Vascular endothelial growth factor blockade promotes the transition from compensatory cardiac hypertrophy to failure in response to pressure overload

Abstract

Cardiac hypertrophy is associated with upregulation of vascular endothelial growth factor (VEGF) in the myocardium. Here, we evaluated the effects of a decoy VEGF receptor on heart morphology and function to a murine model of pressure overload hypertrophy. Mice were administered adenoviral vector encoding a decoy VEGF receptor (Ad-Flk), and their hearts were subjected to pressure overload by transverse aortic constriction (TAC). Treatment with Ad-Flk led to a net reduction in capillary density in hearts subjected to TAC. Ad-Flk also led to a reduction in TAC-induced cardiac hypertrophy and promoted left ventricle dilatation and a loss in contractile function. Treatment with Ad-Flk markedly increased myocardial fibrosis and collagen gene upregulation. In contrast, Ad-Flk had no effect on any of these parameters in sham-treated mice. Administration of a VEGF trap reagent diminished pressure overload cardiac hypertrophy and promoted the progression to heart failure but had no effect on sham-treated animals.

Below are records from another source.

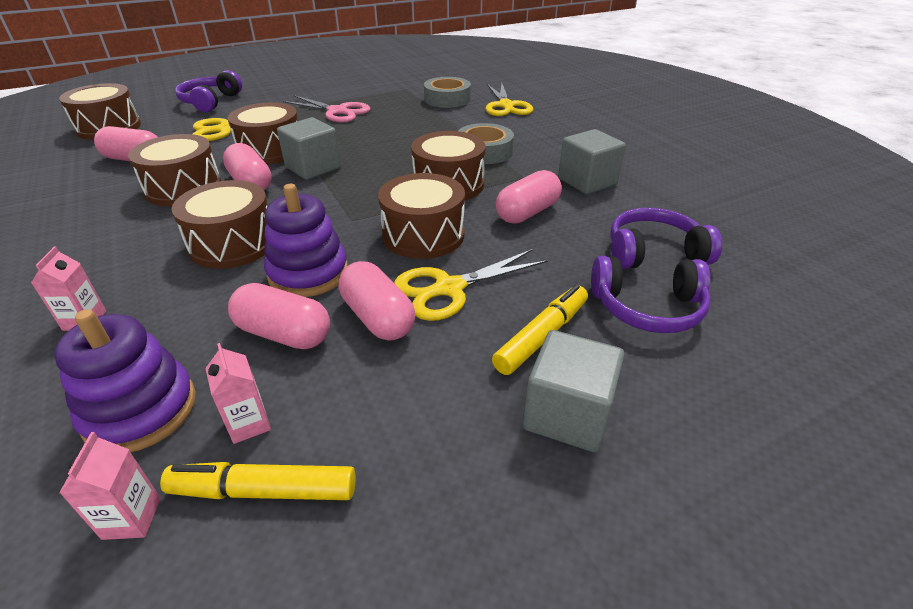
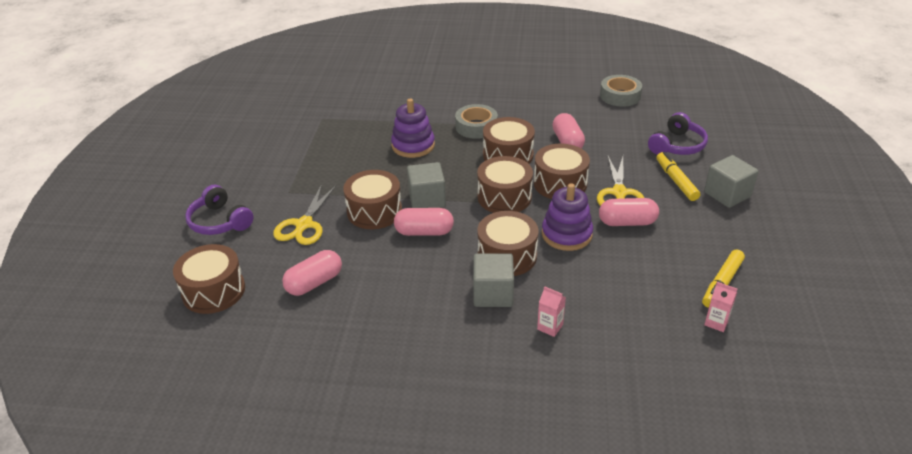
camera: 55 degrees left, 0 degrees up
purple stacking toy [54,309,196,452] -> purple stacking toy moved to [391,99,435,158]
brown drum [128,134,221,206] -> brown drum moved to [477,156,533,213]
pink carton [205,343,271,444] -> none
pink capsule [228,283,330,349] -> none
pink scissors [283,95,371,123] -> none
grey tape [424,77,471,108] -> grey tape moved to [600,75,642,107]
yellow scissors [486,83,533,116] -> none
grey cube [558,129,626,194] -> grey cube moved to [473,253,514,307]
purple headphones [610,208,722,269] -> none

These findings suggest that VEGF is required to maintain myocardial capillary density and that reductions in the vascular bed are associated with the transition from compensatory hypertrophy to failure.

Figure 1

Treatment with VEGF receptor decoy decreases the coronary vascular bed in hearts subjected to TAC. (A) TAC leads to an increase in VEGF-A transcript expression. (B) Representative images of TRITC-conjugated BS-1 lectin stained heart sections. Scale bars: 50 0 µm. (C) Quantitative analysis of capillary/myocyte ratio in Ad-cont– or Ad-Flk–treated mice at 2 weeks after sham operation or TAC. (D) Quantitative analysis of capillary density in Ad-cont– or Ad-Flk–treated mice 2 weeks after sham operation or TAC. Results are presented as mean±SEM (n=4 to 6 each). *P<0.05. #P<0.05 vs Ad-cont with sham.

Figure 2

Treatment with VEGF receptor decoy attenuates pressure overload induced cardiac hypertrophy in hearts subjected to TAC. (A) Heart weight/body weight ratio in Ad-cont– or Ad-Flk–treated mice 2 weeks after sham operation or TAC. *P<0.05. (B) Representative images of wheat germ agglutinin (WGA)-stained heart sections. Scale bars: 50 µm. (C) Quantitative analysis of cardiac myocyte cross-sectional area in Ad-cont– or Ad-Flk–treated mice 2 weeks after sham operation or TAC. Data were obtained from analysis of WGA-stained heart sections. Results are presented as mean±SEM (n=4 to 6 each). *P<0.05. #P<0.05 vs Ad-cont with sham.

Figure 3

VEGF receptor decoy promotes LV dilatation and contractile dysfunction in hearts subjected to TAC. (A) Representative M-mode echocardiogram for Ad-cont–or Ad-Flk–treated mice 2 weeks after sham operation or TAC. (B through E) Posterior wall thickness (PW), LVED dimension (LVEDd), %FS, and LVED pressure, respectively, in Ad-cont– or Ad-Flk–treated mice 2 weeks after sham operation or TAC. Results are presented as mean±SEM (n=4 to 6 each). *P<0.05. #P<0.05 vs Ad-cont with sham.

Figure 4

VEGF receptor decoy treatment promotes pathological cardiac remodeling in hearts. (A) Representative images of Masson’s trichrome (MT) staining of heart sections. Scale bars: 50 µm. (B) Quantitative analysis of myocardial interstitial fibrosis in Ad-cont– or Ad-Flk–treated mice 2 weeks after sham operation or TAC. (C) Collagen III mRNA expression in Ad-cont– or Ad-Flk–treated mice 2 weeks after sham operation or TAC. (D) Atrial natriuretic peptide (ANP) mRNA expression in Ad-cont– or Ad-Flk–treated mice 2 weeks after sham operation or TAC. Results are presented as mean±SEM (n=4 to 6 each). *P<0.05. #P<0.05 vs Ad-cont with sham.